Juvet es un hotel de auténtico paisaje
Tiene el don de la exclusividad y no está en el fin del
mundo, pero casi. Para alcanzar este hotelito perchado sobre los acantilados
del río Valldøla y a unos pasos de la famosa garganta de Gudbrands, hay que
recorrer la más exigente carretera de Noruega.

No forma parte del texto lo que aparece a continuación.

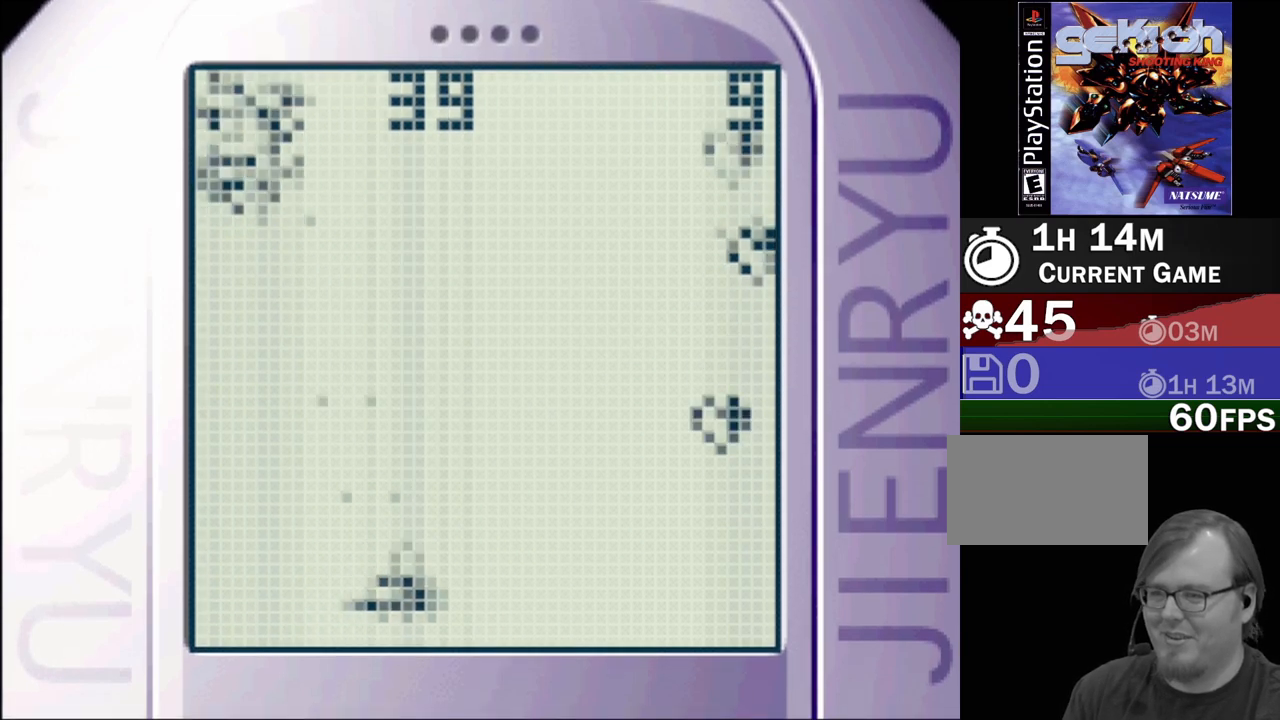
{"buttons": ["CROSS", "DPAD_DOWN"], "events": [[17, "CROSS", "down"], [83, "DPAD_DOWN", "down"], [133, "CROSS", "up"], [300, "CROSS", "down"], [317, "DPAD_DOWN", "up"], [383, "CROSS", "up"], [467, "CROSS", "down"], [483, "DPAD_DOWN", "down"], [500, "DPAD_RIGHT", "up"]]}
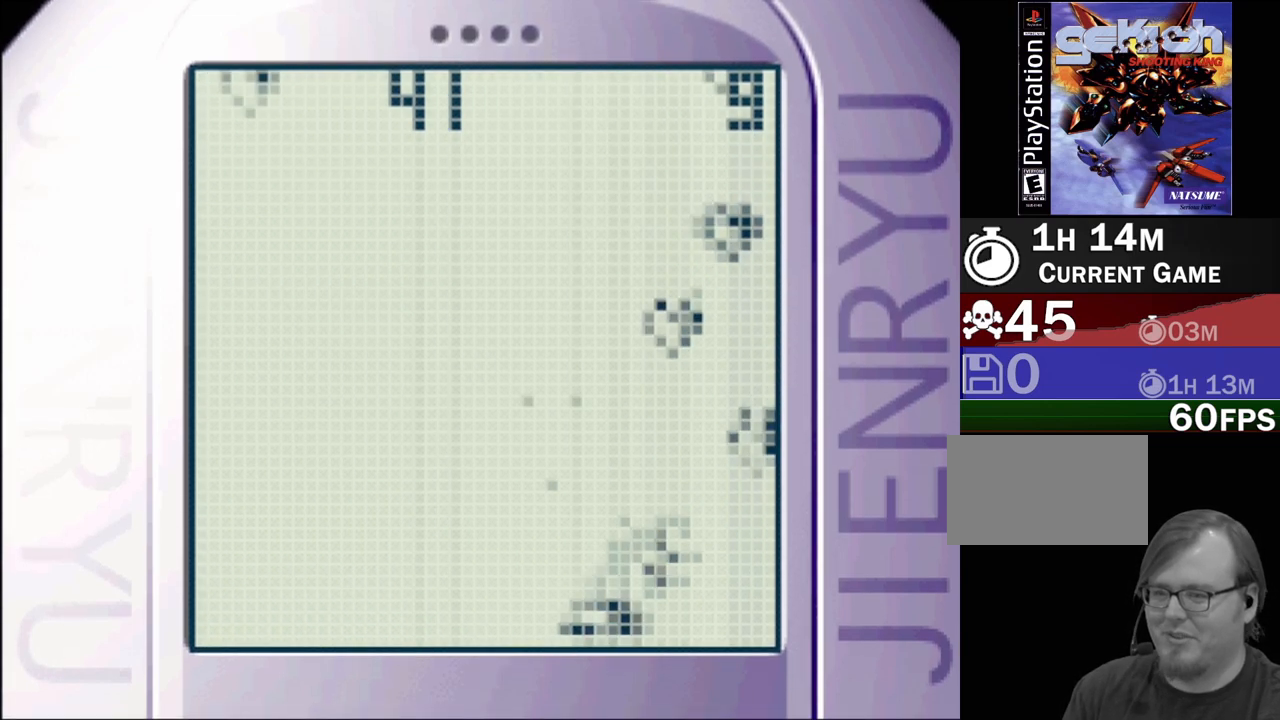
{"buttons": ["DPAD_LEFT"], "events": [[33, "DPAD_LEFT", "down"], [67, "DPAD_DOWN", "up"], [83, "CROSS", "up"], [117, "CROSS", "down"], [250, "CROSS", "up"], [333, "CROSS", "down"], [433, "CROSS", "up"]]}
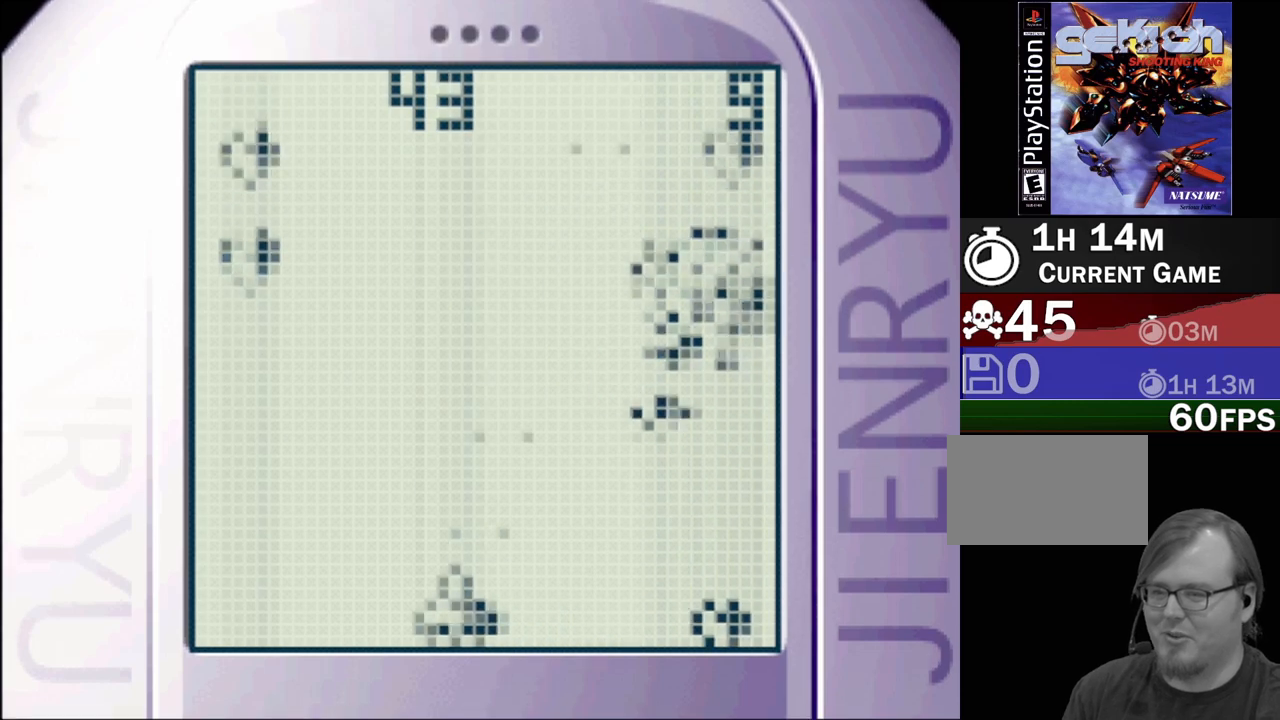
{"buttons": ["CROSS", "DPAD_DOWN"], "events": [[17, "CROSS", "down"], [100, "CROSS", "up"], [200, "CROSS", "down"], [283, "CROSS", "up"], [350, "CROSS", "down"], [450, "CROSS", "up"], [500, "CROSS", "down"], [500, "DPAD_DOWN", "down"], [500, "DPAD_LEFT", "up"]]}
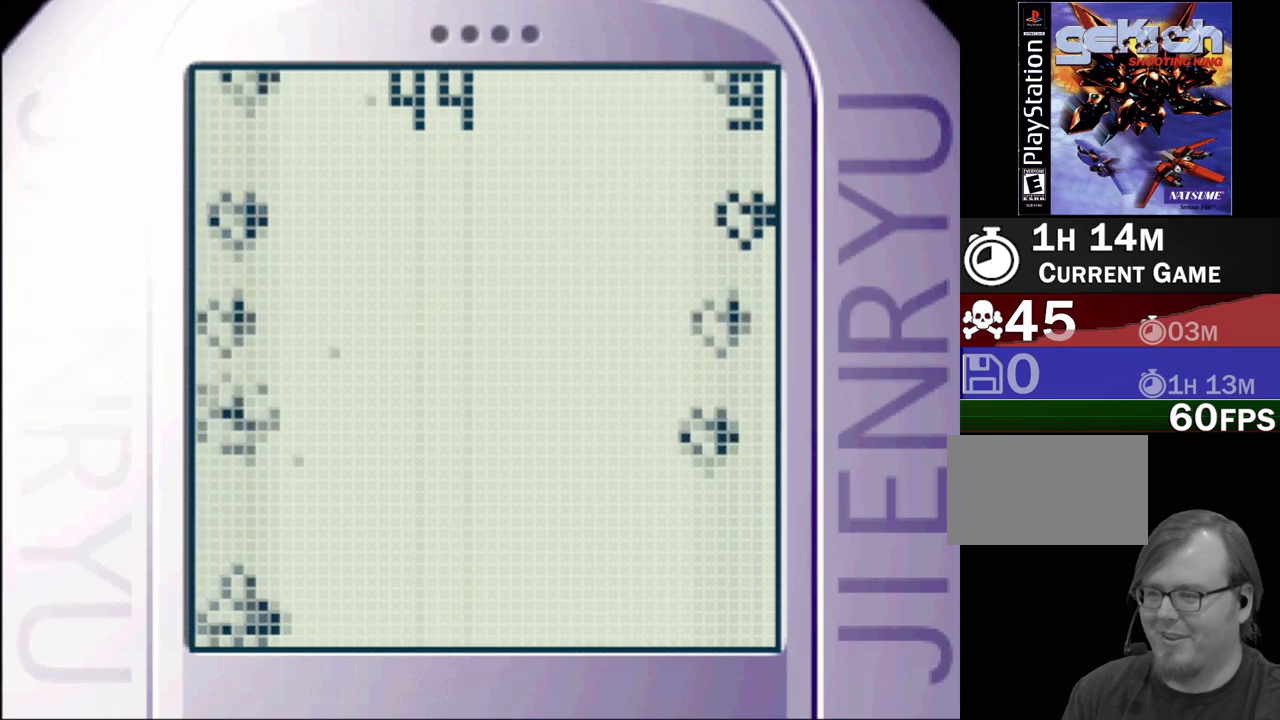
{"buttons": ["DPAD_UP", "DPAD_RIGHT"]}
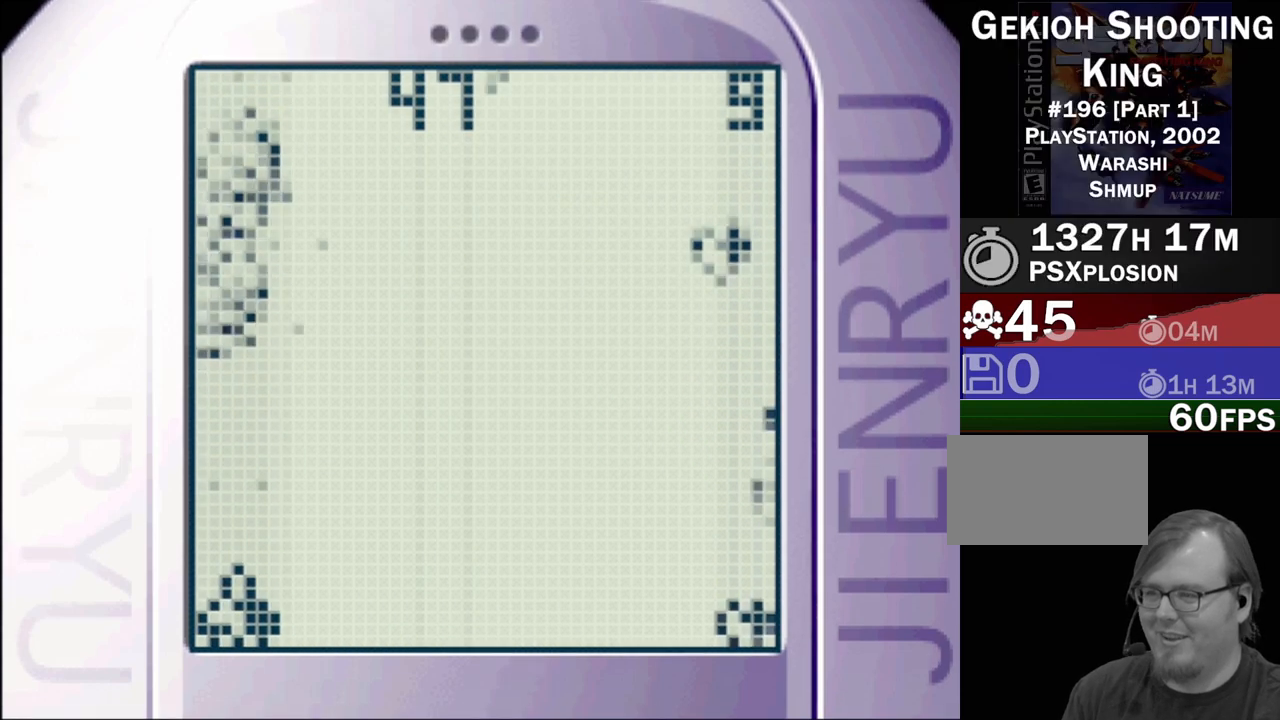
{"buttons": ["CROSS", "DPAD_RIGHT"], "events": [[17, "DPAD_UP", "up"], [100, "CROSS", "down"], [183, "CROSS", "up"], [433, "CROSS", "down"]]}
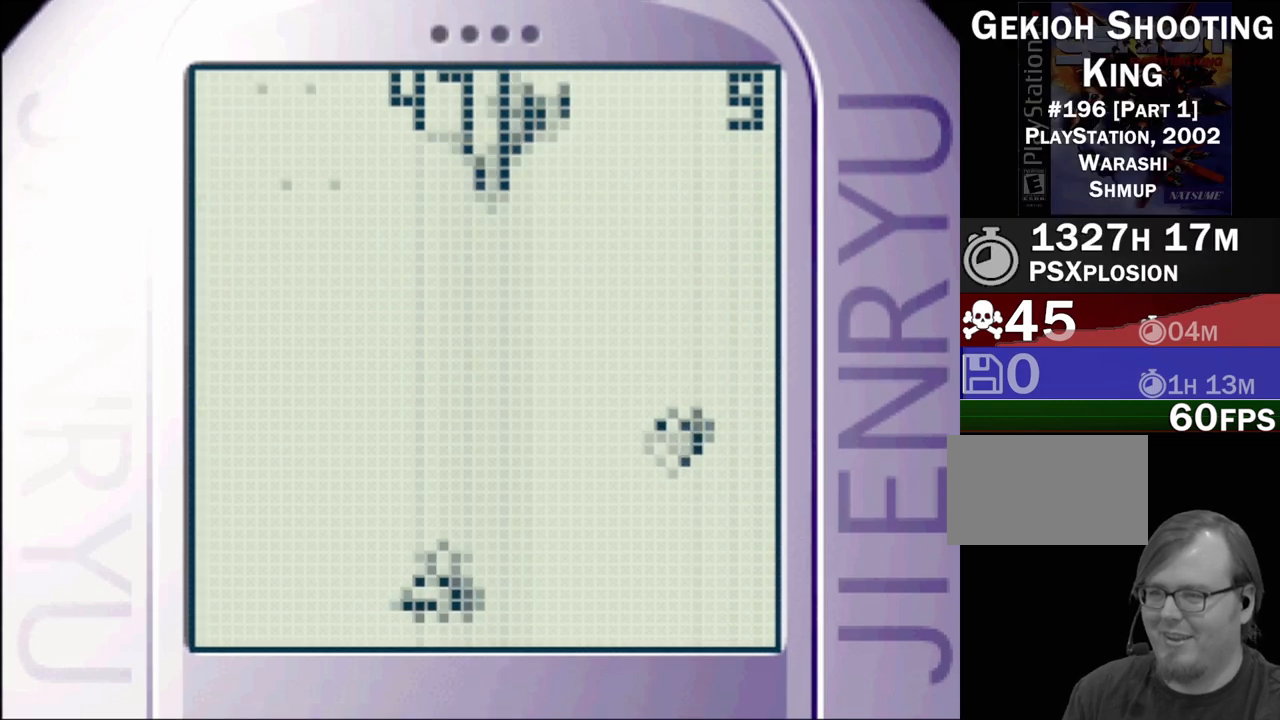
{"buttons": ["CROSS"]}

La ruta merece tal etiqueta no
solo por sus 11 endiabladas revueltas, sino por algo más amenazador. Lo señala
su nombre: la Escalera de los Trolls, tremenda ascensión de 1.000 metros de
desnivel desde Åndalsnes.
Al parecer, las malévolas criaturas nórdicas tienen
en este lugar una de sus residencias favoritas. Aquí mismo, en lo alto de este
valle que abre los Alpes Escandinavos igual que los fiordos rompen el cercano
litoral noruego, se localiza el Juvet.
El escenario es bucólico. Un skyline de tremendas y
heladoras montañas, bajo las cuales pequeñas granjas extienden sus praderas y
cultivos entre bosques de abedules y hayas que amenazan con merendarse las
cosechas, como las breves y deliciosas fresas que cultivan los vecinos de Knut
Slinning, propietario del hotel.
Dedicar tanto tiempo en describir el entorno es algo
obligado en el Juvet, pues forma parte del mismo. Es más, sin esta naturaleza
nórdicamente salvaje, no tendría razón de ser.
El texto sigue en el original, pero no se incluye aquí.